You know your child gets strep throat a lot if he can diagnose it himself, at home, with 99% accuracy. I’m not a betting person, but I’d wager that he tests positive for it tomorrow when I take him to the pediatrician. I can’t remember the last time he was ill with something other than strep throat, in fact. Every few months, it starts with moodiness, those little bumps on his elbows, and a scratchy throat; maybe a few sniffles. This week, we thought–and hoped–he was just suffering from allergies like my husband and myself. We sent him to his science camp Monday, Tuesday, and Wednesday, wondering if I’d get a call to pick him up early or if his symptoms were just part of the morning. All three days, he did fine, even playing outside with friends after camp one day. We had reason to think he wasn’t going to get sick.
Alas, last night, the coughing escalated. The sore throat was sorer. The fatigue was heavier, and his mood was edgier. Even before he went to bed, we knew he wouldn’t make it to camp this morning. If this round is anything like every other time he’s gotten sick recently, the next few days will involve many movies, a few jars of applesauce, numerous doses of cough suppressant and ibuprofen, a handful of books, and some good sofa naps.
No parents like to see their children get sick, and I know we are so blessed to have things like strep throat be the worst we’ve seen in both our kids. We long to see our kids energetic, busy, and happy. There’s not much fun in having a sick child (though my toddler was pretty excited about all the movies her brother was watching today). Up and down the stairs for that medicine, the other pillow, that book, another bowl of applesauce, a new box of tissues, the humidifier, or yet another movie.
There is one element to having a sick child that I actually look forward to: snuggles. Our son is surprisingly more affectionate and snuggly than his little sister, even when they are both healthy. However, as he is passing through “little boyhood” into being a big boy, his hugs are a little harder to come by. Or, he’ll give a hug more like a constrictor squeezing its prey than a boy embracing his mommy. He is right at the cusp of being aware of and eventually resisting holding my hand in public. It’s a very bittersweet rite of passage. But, when he is sick, and for some reason especially today, our boy wants us to be close. This afternoon, I went over to the sofa upstairs to check on him, and he just grabbed my arm to snuggle with it. I was about to let him rest on his own, as his eyes were drooping shut, but as I ventured to stand, his grip tightened and he mumbled something about staying. Something similar happened later tonight when I checked on him after getting his sister to bed. His eyes opened as I came into the room, and he asked me to stay with him. I kneeled down next to his bed, and as I patted his back and smoothed his blanket, he grasped my hand and held it near his chest, just the way he would clutch a favorite stuffed animal.

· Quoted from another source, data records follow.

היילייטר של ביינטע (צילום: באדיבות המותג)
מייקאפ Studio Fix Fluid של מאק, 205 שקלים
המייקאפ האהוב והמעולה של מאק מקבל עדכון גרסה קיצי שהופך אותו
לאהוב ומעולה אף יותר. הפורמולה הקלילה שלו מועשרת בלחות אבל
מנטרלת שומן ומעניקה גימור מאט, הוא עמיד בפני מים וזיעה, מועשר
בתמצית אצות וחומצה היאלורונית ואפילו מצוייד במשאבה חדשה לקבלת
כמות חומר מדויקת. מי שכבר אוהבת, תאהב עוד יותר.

Comfortable? No. Was I going to stay all night? No. I stayed for a good fifteen or twenty minutes, though, just being close to him. Every time I shifted a little, he pulled my hand closer. He seemed reassured by my presence. Even though I couldn’t take away his cough, or ease his congested breathing, it means the world to me that I can offer comfort just by my presence. Even minor illness brings out a certain amount of vulnerability and desire for extra comfort. In a few days, when he’s back to 100% health, God-willing, I’ll have to settle for the somewhat reluctant kisses and the rib-cracking, Heimlich-maneuver hugs. Tonight, even if it’s in the middle of the night (but sleeping through the night would be wonderful, too), I’ll be thankful that my not-so-little boy still craves that sweet, quiet closeness. That is, however, the only thing I like about strep throat.